Au Canada, près d'une femme sur deux déclare avoir déjà été victime de discrimination, de harcèlement ou d'agression au travail. Des situations qui peuvent avoir d'importantes répercussions sur la santé des femmes, tout comme sur leur trajectoire professionnelle.
Sentiment d'humiliation, honte, impuissance, culpabilité : être victime de harcèlement au travail, qu’il soit sexuel ou psychologique, engendre toute une panoplie d'émotions, observe Myriam Dupéré, formatrice au Groupe d’aide et d’information sur le harcèlement au travail de la province de Québec (GAIHST). «Plusieurs finissent par remettre en question leurs compétences, ce qui mine leur estime de soi.» À cela s’ajoutent tous les effets de ces actes sur la santé physique et psychologique, qui vont de l’anxiété aux difficultés d’adaptation, en passant par la dépression et le stress post-traumatique.
Au travail, les victimes de harcèlement vont avoir tendance à s’isoler, ce qui limite leur possibilité d’alimenter leur réseau et d’obtenir la visibilité nécessaire pour recevoir des responsabilités supplémentaires. D'autres vont tout simplement préférer démissionner. «C’est la même chose pour la personne victime de violence domestique. Elle peut avoir tendance à s'isoler au travail, à faire plus d'erreurs, à avoir des problèmes de productivité ou d’absentéisme. D’ailleurs, si une personne s’absente beaucoup, cela devrait allumer une lumière rouge», avertit Émilie Genin, professeure titulaire à l’École de relations industrielles de l’Université de Montréal.
Dénoncer : un pensez-y-bien
Quand elles sont victimes de violence sexuelle ou sexiste au travail, plusieurs femmes n'osent pas dénoncer par peur de représailles, explique la professeure. C’est notamment le cas dans le domaine de l’audiovisuel, où elle a mené ses recherches. «Les femmes craignent d’être perçues comme enquiquineuses et de ne plus avoir de contrats ensuite, a-t-elle observé. Dans tous les milieux, la précarité décourage les victimes de dénoncer.» Et c’est encore plus vrai si l’agresseur occupe un poste de pouvoir.
Outre ces préoccupations, il n’est pas rare que les femmes se sentent responsables de la situation ou même qu’elles ne réalisent pas qu’elles sont réellement victimes de harcèlement, ajoute Émilie Genin. «Encore aujourd’hui, beaucoup de mythes persistent à ce sujet.
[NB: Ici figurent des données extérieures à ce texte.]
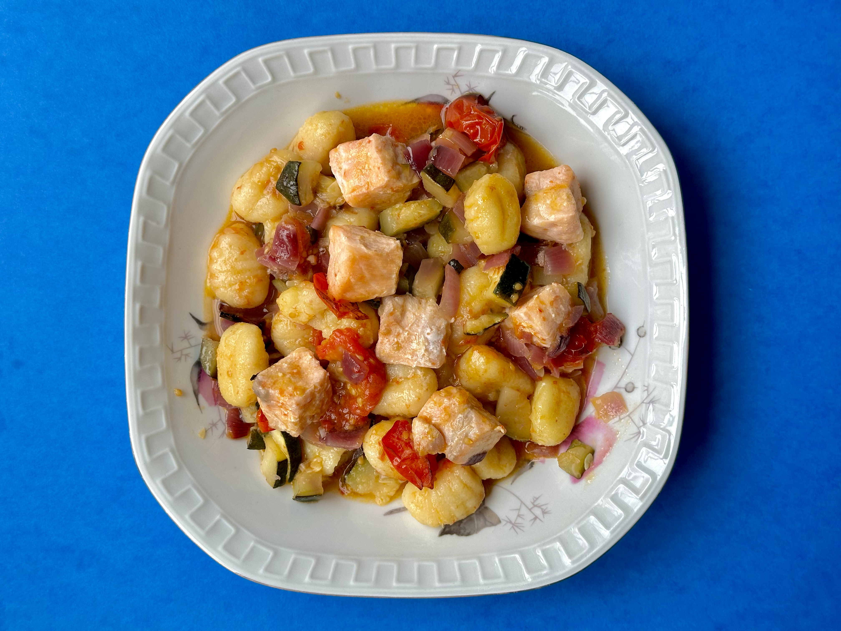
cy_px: 316
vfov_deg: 30.3
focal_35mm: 48
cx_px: 420
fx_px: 1166
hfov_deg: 39.7
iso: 50
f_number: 1.78
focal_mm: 6.86
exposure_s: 1/237
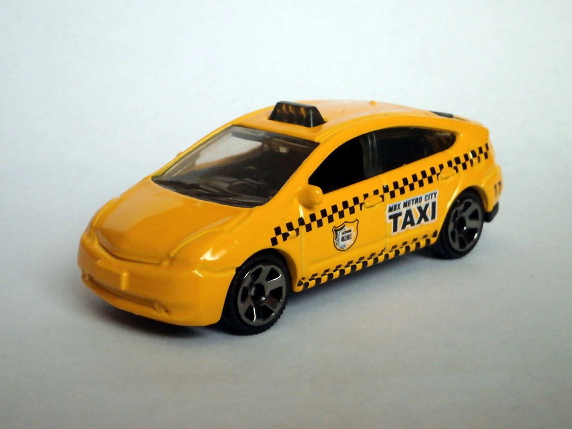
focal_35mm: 47
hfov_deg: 40.4
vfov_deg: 30.9
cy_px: 214
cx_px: 286
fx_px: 777
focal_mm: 8.3
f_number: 3.4
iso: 250
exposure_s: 1/40
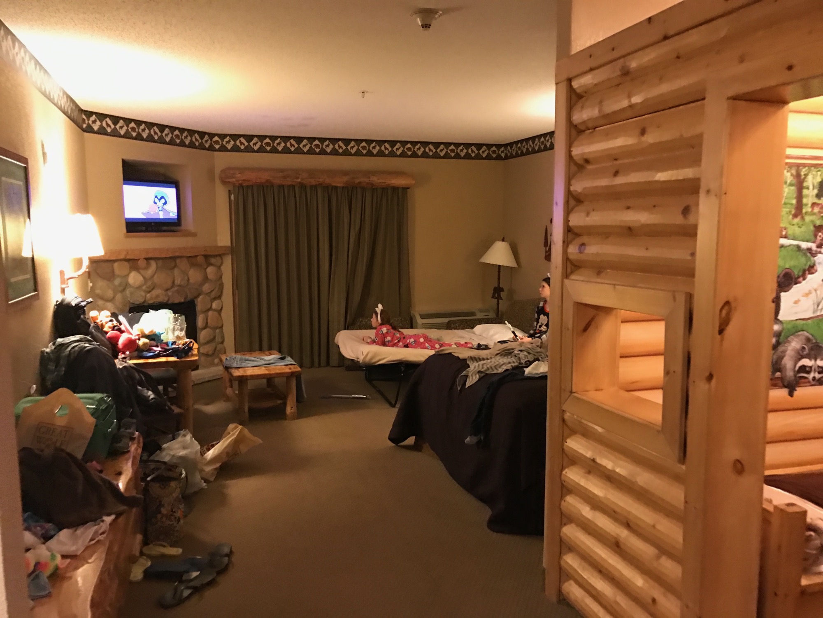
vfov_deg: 49.7
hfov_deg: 63.4
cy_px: 309
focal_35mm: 28
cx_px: 412
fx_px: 666
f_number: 1.8
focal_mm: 3.99
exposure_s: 1/4
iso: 100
L’agression ne signifie pas forcément qu’un collègue les attaque physiquement.» Des compliments répétés, des sextos, des demandes incessantes pour sortir, des questions déplacées, des allusions malaisantes ou des blagues de nature sexuelle en sont autant d’exemples, illustre-t-elle.
En fait, rappelle Myriam Dupéré, pour que certains gestes soient considérés comme du harcèlement au sens de la loi, ils doivent répondre à certains critères très spécifiques : ce sont des conduites vexatoires (abusives, humiliantes, blessantes) qui, tout dépendant de leur gravité, doivent être répétées, hostiles ou non désirées, porter atteinte à la dignité ou à l’intégrité de la personne et rendre le milieu de travail néfaste pour elle, détaille-t-elle.
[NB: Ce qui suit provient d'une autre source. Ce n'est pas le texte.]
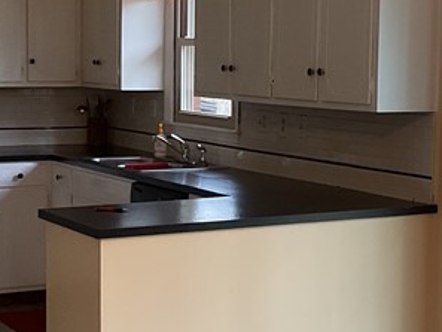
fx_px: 1277
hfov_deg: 19.6
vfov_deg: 14.8
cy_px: 150
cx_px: 204
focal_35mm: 100
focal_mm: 3
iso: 64
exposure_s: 1/60
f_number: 1.8
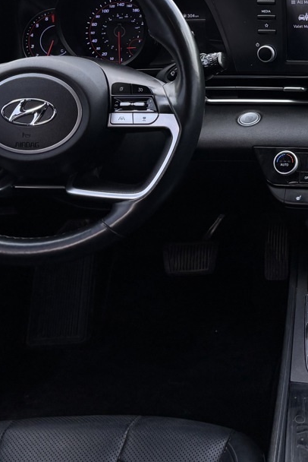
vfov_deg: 30.2
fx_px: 820
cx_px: 394
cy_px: 53
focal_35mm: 64
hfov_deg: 19.7
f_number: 1.6
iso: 50
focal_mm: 5.96
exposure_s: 1/486
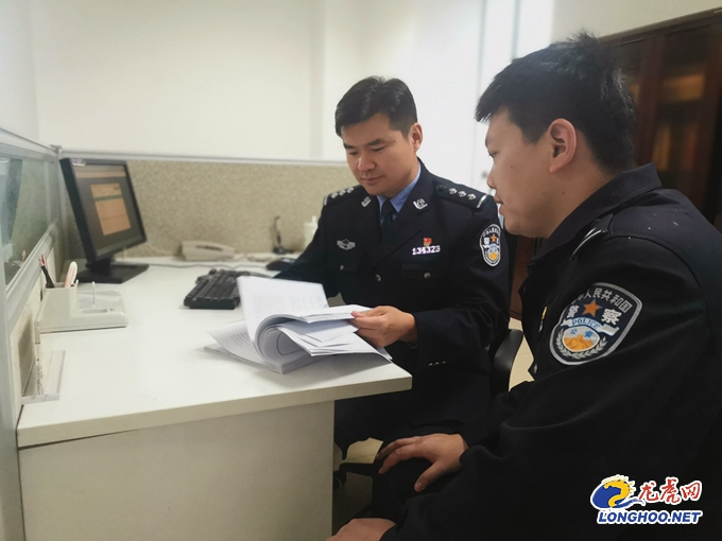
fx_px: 563
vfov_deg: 51.4
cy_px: 270
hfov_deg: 65.3
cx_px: 361
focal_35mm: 27
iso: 400
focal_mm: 4.75
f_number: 1.8
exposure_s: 1/100
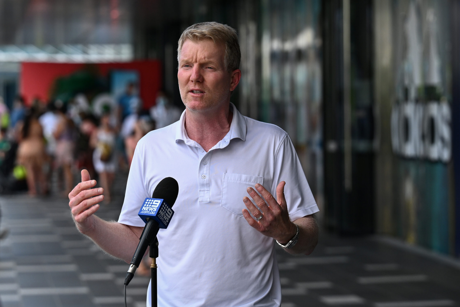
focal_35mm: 165
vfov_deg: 8.3
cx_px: 230
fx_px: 2108
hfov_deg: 12.5
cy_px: 154
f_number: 4
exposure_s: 1/1250
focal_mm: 110
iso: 400
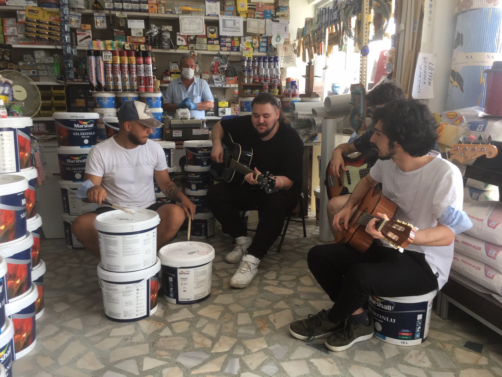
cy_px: 188
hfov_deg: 61.7
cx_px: 251
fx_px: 421
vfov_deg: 48.2
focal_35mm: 29
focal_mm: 4.15
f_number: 2.2
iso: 40
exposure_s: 1/100
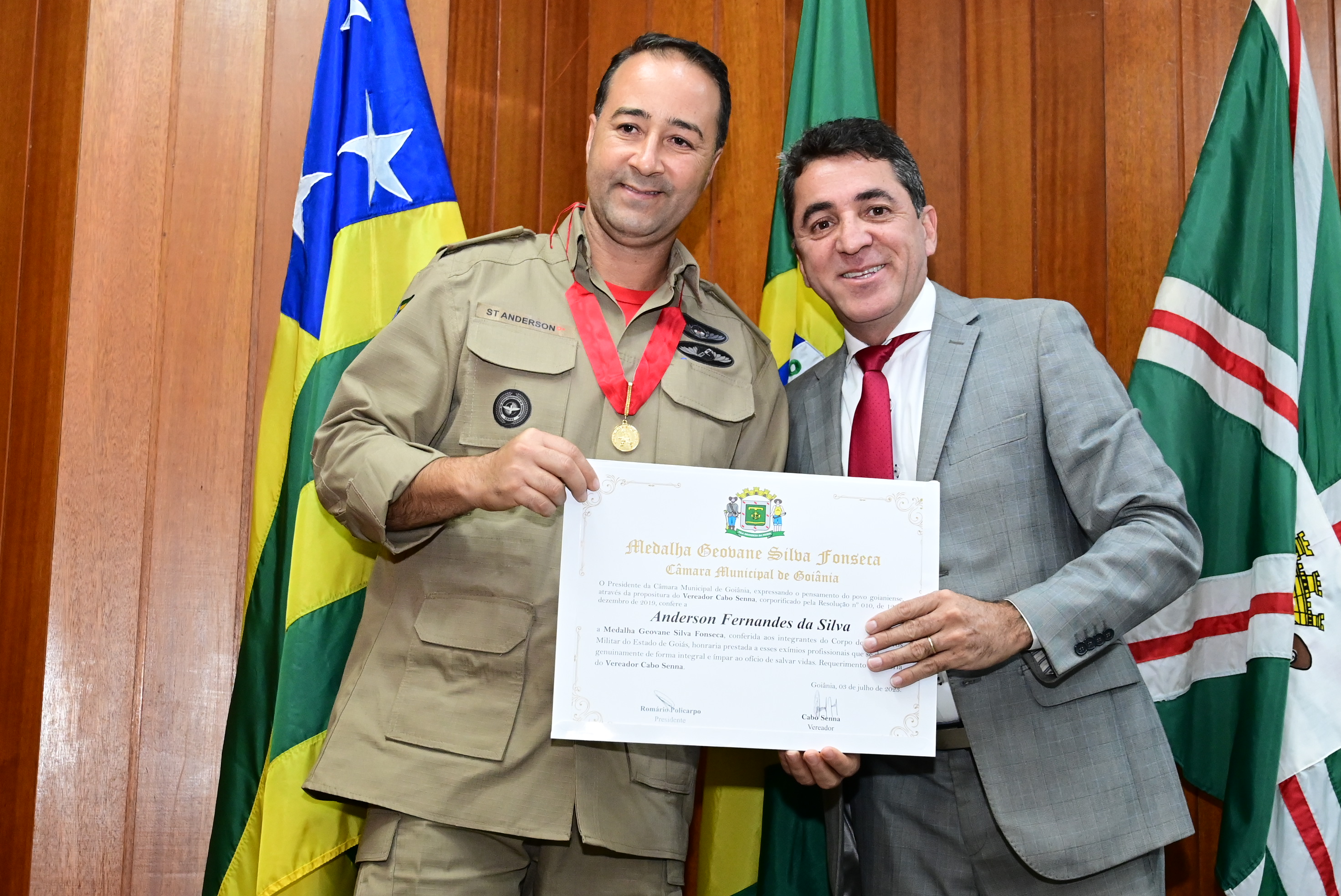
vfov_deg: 24.7
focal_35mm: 55
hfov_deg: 36.2
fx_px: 2050
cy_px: 448
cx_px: 670
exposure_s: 1/125
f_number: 4.5
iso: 4000
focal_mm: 37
Violences conjugales et familiales
Subir de la violence conjugale et familiale affecte également les travailleuses. Si les employeurs n’ont pas de contrôle sur ce qui se passe à domicile, depuis 2021, ils doivent prendre des mesures pour protéger toute personne confrontée à une situation de violence physique ou psychologique au travail, y compris la violence conjugale, familiale ou à caractère sexuel.
«Ce sont des problématiques très complexes, parce que les femmes mentent souvent pour cacher leur situation, pour protéger leur conjoint», note Émilie Genin. Il est donc important que les organisations sensibilisent leurs employés sur ces questions et adoptent une politique officielle à ce sujet. «Il existe plusieurs formations, comme Milieux de travail alliés contre la violence conjugale du Regroupement des maisons pour femmes victimes de violence conjugale, qui permettent d’outiller les gestionnaires, mais aussi les employés, donne en exemple Myriam Dupéré. Cela permet d’avoir quelques lignes directrices pour aborder ces situations et détecter les signaux.»
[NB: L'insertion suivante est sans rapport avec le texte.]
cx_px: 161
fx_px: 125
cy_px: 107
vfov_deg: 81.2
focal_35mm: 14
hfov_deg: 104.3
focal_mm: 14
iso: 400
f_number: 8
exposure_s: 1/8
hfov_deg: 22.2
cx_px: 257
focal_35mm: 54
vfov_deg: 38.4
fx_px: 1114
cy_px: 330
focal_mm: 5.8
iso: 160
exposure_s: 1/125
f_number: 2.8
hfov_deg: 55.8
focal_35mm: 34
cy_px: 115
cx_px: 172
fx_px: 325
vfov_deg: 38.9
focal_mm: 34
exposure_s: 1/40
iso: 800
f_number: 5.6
De plus, les entreprises doivent intervenir au cas par cas, ajoute Émilie Genin. «Par exemple, une entreprise avait mis en place un service de raccompagnement pour l’une de ses employées qui était harcelée par son ex-conjoint. Un agent de sécurité se rendait avec elle jusqu’à sa voiture.» Myriam Dupéré suggère aussi aux organisations de préparer une liste de ressources d’aide et de la conserver à portée de main si une telle situation se présente.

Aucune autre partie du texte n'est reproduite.